Les fumeuses plus exposées au cancer du sein
Les femmes fumeuses, et en particulier celles qui commencent à fumer tôt, présentent un risque accru de développer un cancer du sein. Explications de Laure Dossus, chercheuse à l'Inserm.
La semaine dernière, la Haute autorité de santé (HAS) a publié de nouvelles recommandations en matière de dépistage du cancer du sein. Après avoir étudié 69 facteurs de risques présumés du cancer du sein chez la femme, elle a fait le tri. Conclusion : seulement sept d'entre eux nécessitent un dépistage précoce, en plus de la mammographie dont les femmes bénéficient tous les deux ans dans le cadre du dépistage organisé. Objectif de la HAS : mieux dépister les femmes à risque, mais aussi écarter les facteurs de risque, qui peuvent inquiéter inutilement les femmes et donner lieu à des pratiques de dépistage non adaptées. La HAS a ainsi mis de côté certains facteurs de risque, dont le tabac, estimant le risque trop modeste pour nécessiter un dépistage accru.
Pourtant, c'est une réalité, les femmes fument de plus en plus et de plus en plus tôt.
Et si le sur-risque de développer un cancer du sein n'est certes pas suffisamment élevé pour donner lieu à une surveillance accrue des femmes fumeuses, il existe néanmoins un lien entre tabagisme et cancer du sein. Et ce lien, les femmes qui fument doivent le connaître. Nous avons donc demandé à Laure Dossus, épidémiologiste à l'Inserm et co-auteure d'une vaste étude épidémiologique européenne sur l'influence du mode de vie sur la survenue des cancers du sein de faire le point sur la question.
"Dans cette étude dont les résultats ont été publiés en avril dernier, nous avons observé une augmentation du risque de développer un cancer du sein chez les femmes fumeuses", nous confirme Laure Dossus. Ainsi, fumer augmente de 16 % le risque de développer un cancer du sein. Certes, il s'agit d'un sur-risque faible mais qui n'est pas négligeable compte tenu du nombre de cancers du sein déclarés chaque année. De plus, "les femmes qui fument beaucoup, soit plus de 15 cigarettes par jour, présentent un risque de cancer du sein encore plus important", précise la chercheuse.
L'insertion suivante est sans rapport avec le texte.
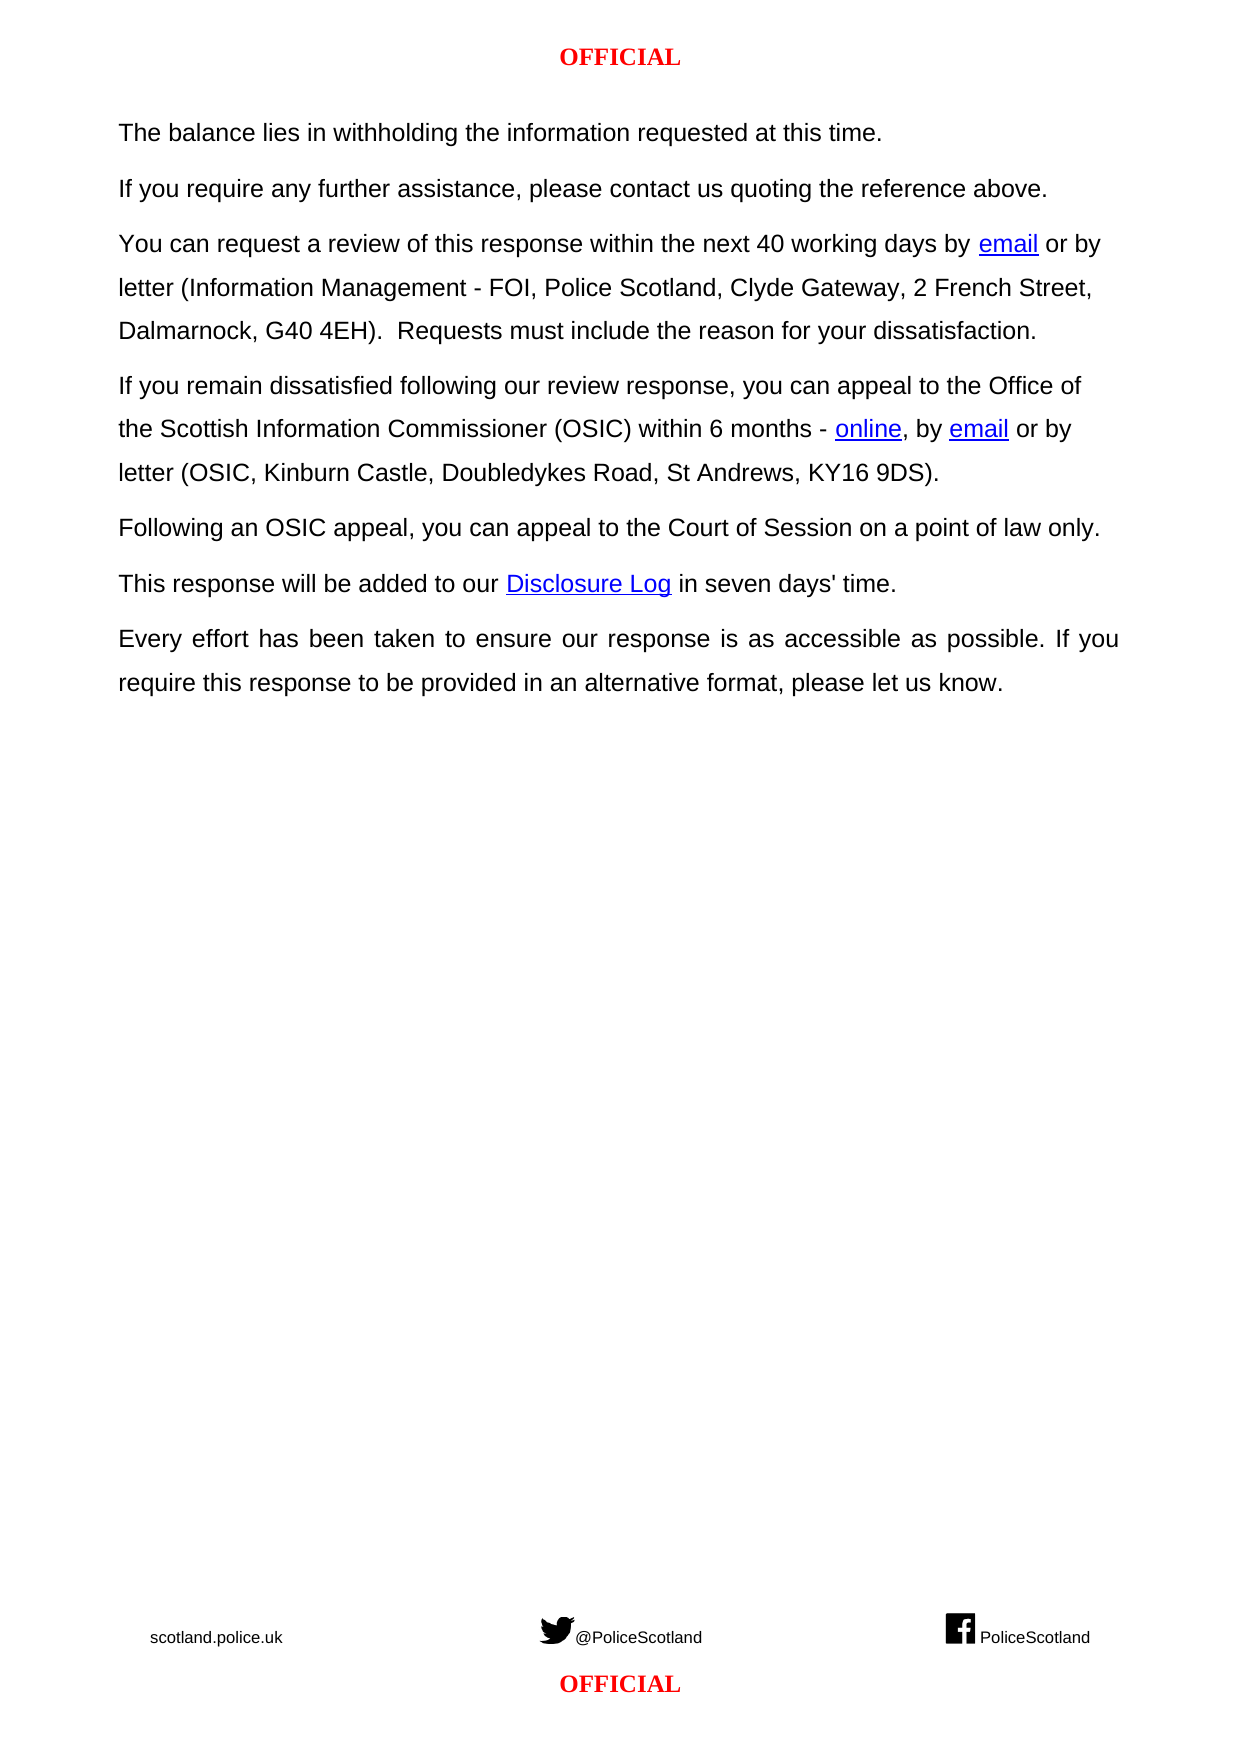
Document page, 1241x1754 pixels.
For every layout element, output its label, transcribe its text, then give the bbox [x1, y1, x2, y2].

text Every effort has been taken to ensure our response is as accessible as possible. If you require this response to be provided in an alternative format, please let us know. [118, 624, 1122, 696]
text You can request a review of this response within the next 40 working days by email or by letter (Information Management - FOI, Police Scotland, Clyde Gateway, 2 French Street, Dalmarnock, G40 4EH). Requests must include the reason for your dissatisfaction. [118, 229, 1122, 344]
text If you remain dissatisfied following our review response, you can appeal to the Office of the Scottish Information Commissioner (OSIC) within 6 months - online, by email or by letter (OSIC, Kinburn Castle, Doubledykes Road, St Andrews, KY16 9DS). [118, 371, 1122, 486]
text If you require any further assistance, please contact us quoting the reference above. [118, 174, 1122, 202]
picture [945, 1613, 976, 1644]
picture [538, 1617, 575, 1644]
text This response will be added to our Disclosure Log in seven days' time. [118, 569, 1122, 597]
text Following an OSIC appeal, you can appeal to the Court of Session on a point of law only. [118, 513, 1122, 542]
text The balance lies in withholding the information requested at this time. [118, 118, 1122, 147]
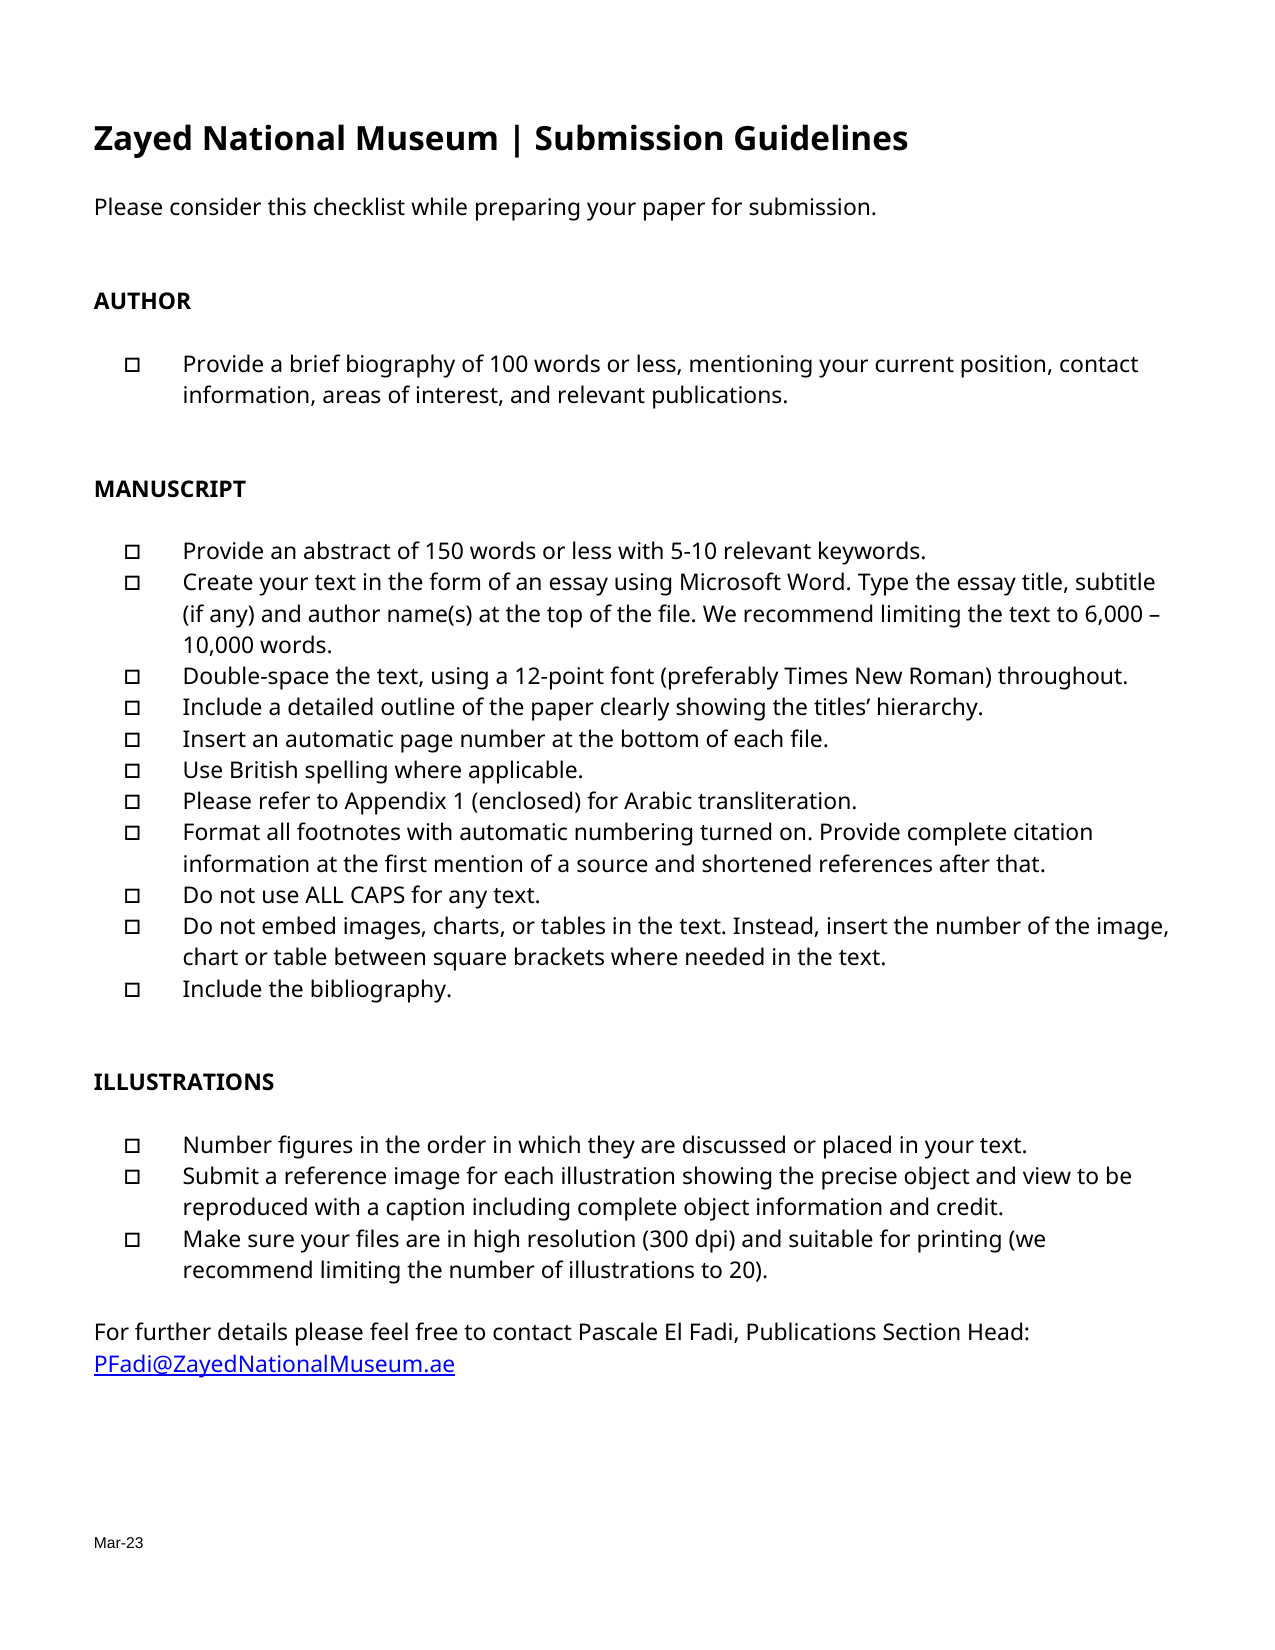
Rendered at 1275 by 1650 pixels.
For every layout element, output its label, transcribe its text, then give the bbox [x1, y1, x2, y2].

list Make sure your files are in high resolution (300 dpi) and suitable for printing (we recommend limiting the number of illustrations to 20). [123, 1222, 1179, 1285]
subtitle AUTHOR [94, 285, 1179, 316]
list Create your text in the form of an essay using Microsoft Word. Type the essay title, subtitle (if any) and author name(s) at the top of the file. We recommend limiting the text to 6,000 – 10,000 words. [123, 566, 1179, 660]
list Double-space the text, using a 12-point font (preferably Times New Roman) throughout. [123, 660, 1179, 691]
list Number figures in the order in which they are discussed or placed in your text. [123, 1129, 1179, 1160]
list Provide an abstract of 150 words or less with 5-10 relevant keywords. [123, 535, 1179, 566]
list Use British spelling where applicable. [123, 754, 1179, 785]
list Please refer to Appendix 1 (enclosed) for Arabic transliteration. [123, 785, 1179, 816]
list Submit a reference image for each illustration showing the precise object and view to be reproduced with a caption including complete object information and credit. [123, 1160, 1179, 1222]
list Insert an automatic page number at the bottom of each file. [123, 722, 1179, 754]
text Please consider this checklist while preparing your paper for submission. [94, 191, 1179, 222]
list Include the bibliography. [123, 972, 1179, 1004]
text PFadi@ZayedNationalMuseum.ae [94, 1347, 1179, 1379]
text For further details please feel free to contact Pascale El Fadi, Publications Section Head: [94, 1316, 1179, 1347]
list Do not embed images, charts, or tables in the text. Instead, insert the number of the image, chart or table between square brackets where needed in the text. [123, 910, 1179, 972]
list Format all footnotes with automatic numbering turned on. Provide complete citation information at the first mention of a source and shortened references after that. [123, 816, 1179, 879]
text Zayed National Museum | Submission Guidelines [94, 114, 1179, 160]
list Provide a brief biography of 100 words or less, mentioning your current position, contact information, areas of interest, and relevant publications. [123, 347, 1179, 410]
subtitle MANUSCRIPT [94, 472, 1179, 504]
list Do not use ALL CAPS for any text. [123, 879, 1179, 910]
list Include a detailed outline of the paper clearly showing the titles’ hierarchy. [123, 691, 1179, 722]
subtitle ILLUSTRATIONS [94, 1066, 1179, 1097]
L'étude est venue de plus confirmer des données déjà suggérées : commencer à fumer jeune, entre 16 et 26 ans, ou avant une première grossesse, augmente même le risque de cancer du sein de 22 %. "On a plusieurs hypothèses pour l'expliquer, mais il se pourrait que la grossesse entraîne une modification des cellules du sein, les rendant alors moins réceptives aux cancérigènes", précise la chercheuse.
Autre conclusion de cette étude menée sur une cohorte d'environ 100 000 femmes volontaires françaises (cohorte E3N) suivies depuis 1990 : le tabagisme passif est lui aussi délétère. L'exposition passive au tabac augmente en effet de 10 % le risque de cancer du sein. Laure Dossus explique en effet avoir constaté "une association entre l'exposition passive au tabac et le risque de cancer du sein", même si le lien est "plus difficile à mesurer" et qu'il faudra le confirmer, modère-t-elle.
Pour conclure, si fumer ne nécessite pas de surveillance accrue en matière de dépistage du cancer du sein, reste que son lien avec le cancer du sein ne fait pas de doute. Encore un argument supplémentaire pour arrêter de fumer. D'autant plus que les femmes sont de plus en plus impactées par les conséquences du tabagisme sur leur santé, qu'il s'agisse des pathologies cardiovasculaires ou du cancer du poumon, dont l'incidence continue d'augmenter chez ces dernières.
Sources :
* Cancer du sein : quel dépistage selon vos facteurs de risques ?, HAS, 19 mai 2014.
* L.Dossus et coll. Active and passive cigarette smoking and breast cancer risk, Results from EPIC cohort, Int J Cancer, 15 avril 2014.